Ein Schlagwort geht um: Identitätspolitik. Was ist das? Laut Gabler Wirtschaftslexikon etwas, wozu man im Großen und Ganzen nur Ja sagen kann: „Die Identitätspolitik geht von der Identität von Einzelnen und Gruppen aus. Mit ihrer Hilfe wehren und befreien sich diskriminierte Gruppen, etwa Frauen, Homosexuelle, Vegetarier und Veganer, People of Color (PoC), Ureinwohner, Obdachlose und Sexarbeiter.“ Und wie sieht diese Politik im Einzelnen aus?

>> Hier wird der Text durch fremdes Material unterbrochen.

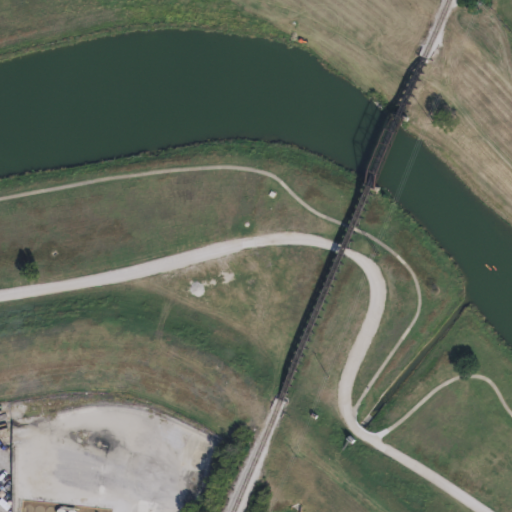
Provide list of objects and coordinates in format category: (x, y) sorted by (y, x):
railway: (441, 29)
river: (284, 105)
park: (173, 170)
road: (297, 192)
railway: (353, 229)
road: (346, 250)
park: (426, 323)
road: (445, 386)
railway: (257, 456)
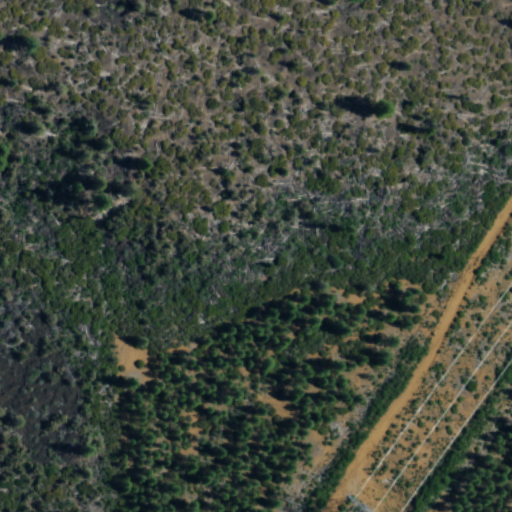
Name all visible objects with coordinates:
power tower: (367, 512)
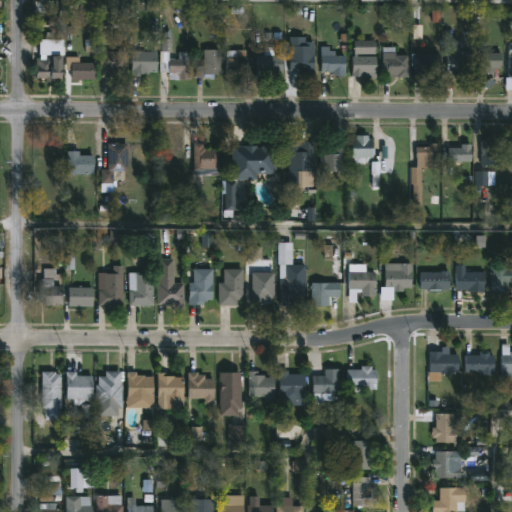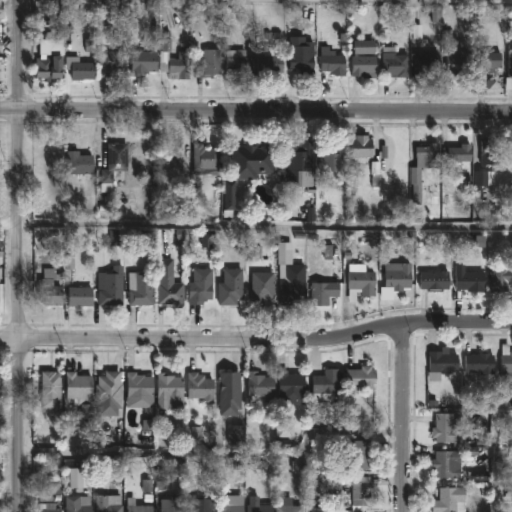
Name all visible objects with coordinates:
road: (365, 0)
building: (110, 17)
building: (364, 48)
building: (455, 56)
building: (302, 57)
building: (50, 58)
building: (510, 59)
building: (50, 61)
building: (113, 61)
building: (144, 61)
building: (175, 61)
building: (238, 61)
building: (301, 61)
building: (333, 61)
building: (457, 61)
building: (395, 62)
building: (425, 62)
building: (509, 62)
building: (211, 63)
building: (269, 63)
building: (144, 64)
building: (331, 64)
building: (426, 64)
building: (112, 65)
building: (209, 65)
building: (365, 65)
building: (393, 65)
building: (176, 66)
building: (80, 67)
building: (237, 67)
building: (363, 67)
building: (269, 68)
building: (489, 68)
building: (80, 71)
building: (487, 71)
road: (256, 114)
building: (362, 148)
building: (363, 148)
building: (492, 151)
building: (490, 152)
building: (457, 153)
building: (459, 154)
building: (332, 156)
building: (332, 156)
building: (300, 158)
building: (206, 160)
building: (253, 160)
building: (206, 161)
building: (299, 161)
building: (80, 162)
building: (253, 162)
building: (114, 163)
building: (79, 164)
building: (423, 165)
building: (113, 166)
building: (423, 167)
building: (483, 178)
building: (230, 196)
road: (9, 224)
road: (265, 227)
road: (19, 255)
building: (291, 274)
building: (400, 276)
building: (398, 278)
building: (436, 279)
building: (501, 279)
building: (361, 281)
building: (501, 281)
building: (435, 282)
building: (470, 282)
building: (470, 283)
building: (169, 284)
building: (112, 286)
building: (202, 286)
building: (264, 286)
building: (292, 286)
building: (362, 286)
building: (50, 287)
building: (201, 287)
building: (232, 287)
building: (110, 288)
building: (142, 288)
building: (263, 288)
building: (231, 289)
building: (50, 290)
building: (142, 291)
building: (169, 291)
building: (325, 292)
building: (324, 294)
building: (82, 296)
building: (80, 297)
road: (257, 341)
building: (507, 361)
building: (443, 363)
building: (482, 363)
building: (443, 364)
building: (506, 364)
building: (479, 365)
building: (361, 379)
building: (361, 380)
building: (292, 383)
building: (326, 383)
building: (261, 385)
building: (292, 385)
building: (263, 386)
building: (201, 387)
building: (324, 388)
building: (79, 389)
building: (200, 389)
building: (80, 390)
building: (111, 390)
building: (141, 390)
building: (108, 391)
building: (140, 391)
building: (170, 391)
building: (170, 392)
building: (231, 392)
building: (51, 394)
building: (229, 395)
building: (50, 397)
road: (405, 419)
building: (445, 427)
building: (445, 429)
building: (288, 433)
building: (237, 435)
building: (363, 454)
building: (361, 456)
road: (215, 462)
road: (495, 463)
building: (448, 464)
building: (447, 466)
building: (82, 477)
building: (80, 480)
building: (363, 489)
building: (361, 492)
building: (450, 500)
building: (450, 501)
building: (80, 504)
building: (108, 504)
building: (233, 504)
building: (78, 505)
building: (106, 505)
building: (171, 505)
building: (232, 505)
building: (138, 506)
building: (171, 506)
building: (256, 506)
building: (259, 506)
building: (290, 506)
building: (49, 507)
building: (136, 507)
building: (46, 508)
building: (290, 509)
building: (201, 510)
building: (203, 510)
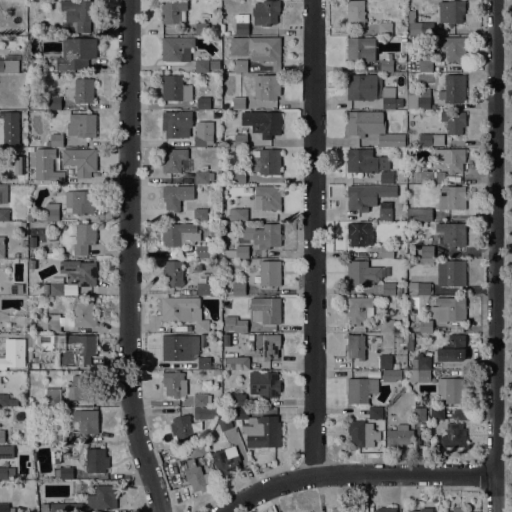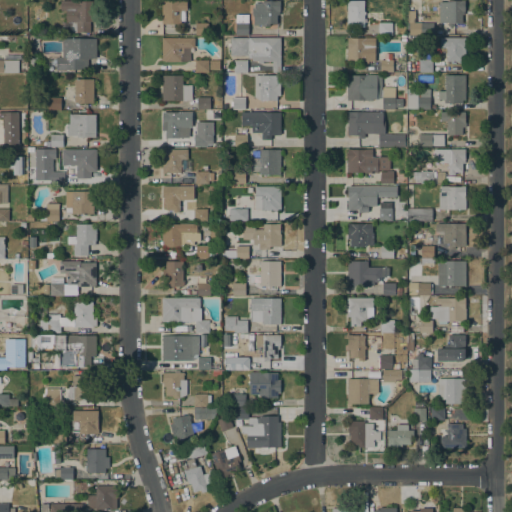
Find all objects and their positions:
building: (171, 11)
building: (173, 11)
building: (449, 11)
building: (450, 11)
building: (264, 12)
building: (265, 12)
building: (355, 12)
building: (353, 13)
building: (77, 14)
building: (78, 15)
building: (241, 24)
building: (418, 25)
building: (201, 28)
building: (387, 28)
building: (31, 38)
building: (403, 38)
building: (453, 47)
building: (175, 48)
building: (255, 48)
building: (452, 48)
building: (176, 49)
building: (257, 49)
building: (359, 49)
building: (359, 49)
building: (75, 53)
building: (74, 54)
building: (213, 64)
building: (8, 65)
building: (201, 65)
building: (386, 65)
building: (425, 65)
building: (8, 66)
building: (201, 66)
building: (240, 66)
building: (371, 67)
building: (362, 86)
building: (265, 87)
building: (266, 87)
building: (363, 87)
building: (174, 88)
building: (175, 88)
building: (451, 88)
building: (453, 89)
building: (82, 90)
building: (83, 90)
building: (390, 98)
building: (417, 98)
building: (418, 99)
building: (54, 102)
building: (203, 102)
building: (237, 103)
building: (238, 103)
building: (365, 104)
building: (261, 122)
building: (262, 122)
building: (452, 122)
building: (453, 122)
building: (176, 123)
building: (175, 124)
building: (80, 125)
building: (81, 125)
building: (9, 127)
building: (10, 127)
building: (371, 128)
building: (371, 130)
building: (202, 133)
building: (429, 139)
building: (431, 139)
building: (55, 140)
building: (56, 140)
building: (201, 140)
building: (238, 140)
building: (171, 159)
building: (172, 159)
building: (454, 160)
building: (454, 160)
building: (79, 161)
building: (264, 161)
building: (364, 161)
building: (365, 161)
building: (266, 162)
building: (85, 164)
building: (16, 165)
building: (16, 165)
building: (45, 166)
building: (203, 176)
building: (385, 176)
building: (386, 176)
building: (427, 176)
building: (200, 177)
building: (238, 177)
building: (57, 180)
building: (2, 193)
building: (3, 194)
building: (365, 195)
building: (175, 196)
building: (366, 196)
building: (171, 197)
building: (265, 197)
building: (267, 197)
building: (450, 197)
building: (451, 197)
building: (78, 201)
building: (80, 201)
building: (51, 210)
building: (384, 211)
building: (50, 213)
building: (383, 213)
building: (3, 214)
building: (199, 214)
building: (236, 214)
building: (237, 214)
building: (417, 214)
building: (418, 214)
building: (4, 215)
building: (30, 217)
building: (412, 223)
building: (29, 224)
building: (22, 225)
building: (178, 234)
building: (178, 234)
building: (358, 234)
building: (359, 234)
building: (262, 235)
building: (265, 235)
building: (451, 235)
building: (451, 235)
building: (81, 238)
building: (82, 238)
road: (312, 238)
building: (23, 243)
building: (1, 246)
building: (1, 247)
building: (240, 251)
building: (386, 251)
building: (422, 251)
building: (201, 252)
building: (240, 252)
road: (494, 255)
road: (128, 258)
building: (29, 261)
building: (426, 261)
building: (77, 272)
building: (171, 273)
building: (172, 273)
building: (268, 273)
building: (269, 273)
building: (362, 273)
building: (363, 273)
building: (450, 273)
building: (451, 273)
building: (71, 278)
building: (386, 288)
building: (417, 288)
building: (418, 288)
building: (16, 289)
building: (202, 289)
building: (204, 289)
building: (238, 289)
building: (390, 289)
building: (176, 308)
building: (179, 308)
building: (357, 309)
building: (357, 309)
building: (447, 309)
building: (448, 309)
building: (264, 310)
building: (264, 310)
building: (20, 318)
building: (68, 319)
building: (3, 322)
building: (233, 324)
building: (235, 324)
building: (387, 325)
building: (425, 325)
building: (200, 326)
building: (201, 326)
building: (29, 328)
building: (456, 328)
building: (12, 340)
building: (409, 341)
building: (267, 345)
building: (268, 345)
building: (355, 346)
building: (178, 347)
building: (178, 347)
building: (68, 348)
building: (81, 348)
building: (451, 349)
building: (452, 349)
building: (355, 351)
building: (21, 353)
building: (3, 361)
building: (385, 361)
building: (213, 362)
building: (420, 362)
building: (201, 363)
building: (203, 363)
building: (235, 363)
building: (236, 363)
building: (395, 365)
building: (387, 368)
building: (418, 368)
building: (216, 373)
building: (373, 373)
building: (392, 374)
building: (420, 375)
building: (173, 384)
building: (174, 384)
building: (262, 384)
building: (264, 384)
building: (79, 388)
building: (80, 388)
building: (359, 389)
building: (360, 390)
building: (449, 390)
building: (451, 390)
building: (50, 396)
building: (52, 396)
building: (7, 400)
building: (201, 400)
building: (238, 400)
building: (268, 410)
building: (374, 412)
building: (204, 413)
building: (375, 413)
building: (418, 413)
building: (435, 413)
building: (436, 413)
building: (199, 414)
building: (18, 415)
building: (417, 415)
building: (85, 420)
building: (84, 421)
building: (224, 423)
building: (181, 428)
building: (181, 428)
building: (259, 429)
building: (260, 431)
building: (361, 433)
building: (361, 433)
building: (452, 435)
building: (455, 435)
building: (2, 436)
building: (58, 436)
building: (398, 436)
building: (398, 436)
building: (47, 437)
building: (191, 450)
building: (6, 451)
building: (6, 452)
building: (56, 454)
building: (95, 460)
building: (95, 460)
building: (224, 461)
building: (225, 461)
building: (6, 472)
building: (62, 472)
building: (63, 472)
building: (7, 473)
road: (355, 474)
building: (195, 476)
building: (194, 477)
building: (102, 497)
building: (103, 497)
building: (4, 507)
building: (43, 507)
building: (65, 507)
building: (65, 507)
building: (341, 509)
building: (384, 509)
building: (385, 509)
building: (420, 509)
building: (11, 510)
building: (341, 510)
building: (419, 510)
building: (454, 510)
building: (456, 510)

Die Literaturagentin von Amanda Gorman behauptete sinngemäß, dass ein „weißer Mann“ nicht in der Lage sei, die Atmosphäre des Gedichts, welches die junge schwarze Poetin bei der Inauguration des US-Präsidenten Joe Biden vortrug, angemessen zu übersetzen. Das ist eine reverse discrimination, die Umkehrung einer beschämenden Ungleichbehandlung schwarzer Autorinnen, wie sie in den USA und anderswo Tradition hat. Das Verhalten der Agentin stieß weithin auf Unverständnis, zumal der betroffene katalanische Übersetzer, Victor Obiols, zu den besten seines Landes zählt. Damit nicht genug: Eine „queere“ Übersetzerin aus den Niederlanden zog sich vorsichtshalber zurück – wegen eines Internetangriffs auf ihre „falsche“ Hautfarbe.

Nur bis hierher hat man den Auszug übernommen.